Why? Just read here and you'll see why, or I'll sum it up for you--the overprotection of children continues, and to heck with the adults.
Once again, convenience for adults--the ones that actually do all the work, mind you--has once again been stomped to bits because, apparently, we don't know how to make children stay out of things that aren't theirs to play with. Moreover, people who have no children and don't give a rip about them--and I have no hate for any such people, mind you--have to suffer yet another inconvenience due to this over-protection-ism.
As a result of this, since January of this year (2009), as mandated by law (and George Bush signed it!) all gasoline containers have childproof nozzles.
Have you tried using one of these things? It's about as straightforward and effortless as wrestling a muddy pig during a downpour, and equally as messy (and let's not forget it's gasoline making the mess). Me personally, I like for things to be easy to use, and since you can only get the "good old fashioned" gasoline containers at garage sales and the like, I've been snapping up everyone I can get my hands on, and even storing them in my storage room INSIDE where the weather won't age it as quickly.

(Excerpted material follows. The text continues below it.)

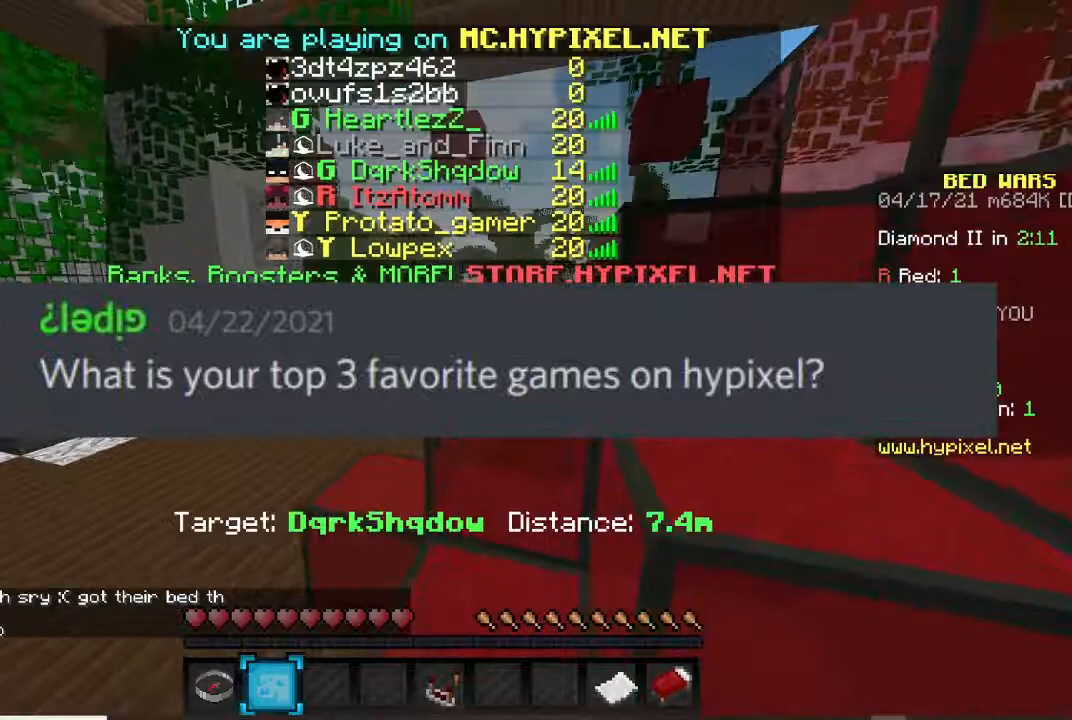
{"keys": ["w"], "mouse": [], "events": []}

You want to know what started this? As usual, woosy parenting, that's what. Apparently, someone's 4 year old child got into the gasoline can, spilled it, a fire resulted, and the child died.
Look, I don't want a child to burn to death, and I'm sure the parent is devastated at this, but dare I ask--has the parent ever heard of whipping a child's butt if they get into things not theirs? There is this little thing called "respect for property," and the children have to be taught it and expected to live it daily.
My mother surely didn't have this problem, and she didn't do everything right (what parent does?) but this concept was not a problem for her. She used to keep a rifle & shotgun in her bedroom closet, at FLOOR level, unlocked, merely concealed by her clothes. She even showed me where they were, and she also told me another thing--touch those things, and I'll whip your butt to pieces.
Without the benefit of any locks or CPS (Child Protective Services) intervention, we never had a gun accident, because I did not dare touch them. My mother's presence and intimating presence was all that was needed.
I love our 2 year old daughter Helen to bits, but she knows the routine--play with your toys, and leave mine alone. I don't tuck every last granule of belongings away where she can't get to it (other than obvious things like chemicals and razor blades). In fact, I make a POINT of leaving such things where she CAN get to them, yet communicating to her in no uncertain terms--you had better not touch it. Violate that rule, and it's not going to be fun for the next 3 minutes for you. (And yes, the EMPTY gasoline cans are in the house, and are among the "don't touch it or else" items.)
We have nieces/nephews who come over periodically, they think of me as the "crazy goofy Uncle," but they also know that, unlike the way things are with the persons (my in-laws) who normally watch them, they had better not go poking around into our things without asking. At the in-law's house they help themselves to the refrigerators and tools like it's a playground. Here, they ask, they know if they don't I know where the flyswatters and the switches are, and I WILL use them.
If more people would do that, we wouldn't have a need for these stupid goofy gas cans, and create an irritating inconvenience for adults trying to live life without a bunch of nagging hassles.